The purpose of the non-LTE spectral analysis of the observed binary is primarily to determine the effective temperatures of the components and interstellar reddening and extinction. This enables us to discuss the physical nature and evolutionary status of the components and to constrain interstellar reddening and extinction, providing intrinsic colors and surface brightnesses as well as an independent estimate of the distance. We also used this analysis to independently find the best solution along the slight degeneracy described in Section 3.2.

We proceed in a very similar way as in Paper II. We use the non-LTE model atmosphere code FASTWIND (Puls et al. 2005; Rivero González 2012) and calculate normalized flux spectra F_1,λ and F_2,λ for the primary and secondary stars, respectively, and then combine those to a composite spectrum through

$$\begin{eqnarray}&&{F}_{\lambda }={w}_{1}{F}_{1,\lambda }({T}_{1},\mathrm{log}\,{g}_{1},{v}_{1})+{w}_{2}{F}_{2,\lambda }({T}_{2},\mathrm{log}\,{g}_{2},{v}_{2})+{w}_{3}.\end{eqnarray} \tag{ 1 }$$

T_i , $\mathrm{log}\,{g}_{i}$, and v_i denote effective temperature, gravity, and RV of the primary and secondary components. The weight w₃ accounts for the contribution of the additional light (the third light parameter in the binary model) described in the previous sections and is defined as

$$\begin{eqnarray}&&{w}_{3}=\displaystyle \frac{{L}_{3}}{{L}_{1}+{L}_{2}+{L}_{3}},\end{eqnarray} \tag{ 2 }$$

where L₁ and L₂ are the V-band luminosities of the primary and secondary components, and L₃ is the total luminosity of all additional components. From the photometry fits discussed above, we obtain w₃ = 0.19 ± 0.01. The weights w₁ and w₂ represent the continuum contributions by the primary and secondary components, respectively, and are given by

$$\begin{eqnarray}&&{w}_{1}=\displaystyle \frac{{L}_{1}}{{L}_{1}+{L}_{2}+{L}_{3}}=\displaystyle \frac{1-{w}_{3}}{1+{\left({R}_{2}/{R}_{1}\right)}^{2}({F}_{2}/{F}_{1})}\end{eqnarray} \tag{ 3 }$$

and

$$\begin{eqnarray}&&{w}_{2}=\displaystyle \frac{{L}_{2}}{{L}_{1}+{L}_{2}+{L}_{3}}=1-{w}_{3}-{w}_{1}.\end{eqnarray} \tag{ 4 }$$

We use the observed flux ratio given in Section 3.2 to calculate w₁ and w₂, together with the primary and secondary radii and stellar gravities along the solutions seen in Figure 4 as obtained from the light-curve and RV-curve modeling described in previous sections.

### Source material
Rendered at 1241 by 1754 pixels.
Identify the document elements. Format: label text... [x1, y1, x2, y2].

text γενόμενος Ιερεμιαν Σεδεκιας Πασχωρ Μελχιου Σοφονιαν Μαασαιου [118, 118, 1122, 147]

### Required work
A – In the binary-star spectral analysis excerpt, what three quantities do the symbols T_i, log g_i, and v_i stand for?
B – Render this sentence from the binary-star spectral analysis excerpt in Spanish: "From the photometry fits discussed above, we obtain w₃ = 0.19 ± 0.01."
C – Echo the binary-star spectral analysis excerpt word for word, from "The purpose of" to "in Section 3.2.".
Nothing in the listing matters here.

### Answers for the tasks
A – Effective temperature, gravity, and RV

B – A partir de los ajustes fotométricos discutidos anteriormente, obtenemos w₃ = 0.19 ± 0.01.

C –
The purpose of the non-LTE spectral analysis of the observed binary is primarily to determine the effective temperatures of the components and interstellar reddening and extinction. This enables us to discuss the physical nature and evolutionary status of the components and to constrain interstellar reddening and extinction, providing intrinsic colors and surface brightnesses as well as an independent estimate of the distance. We also used this analysis to independently find the best solution along the slight degeneracy described in Section 3.2.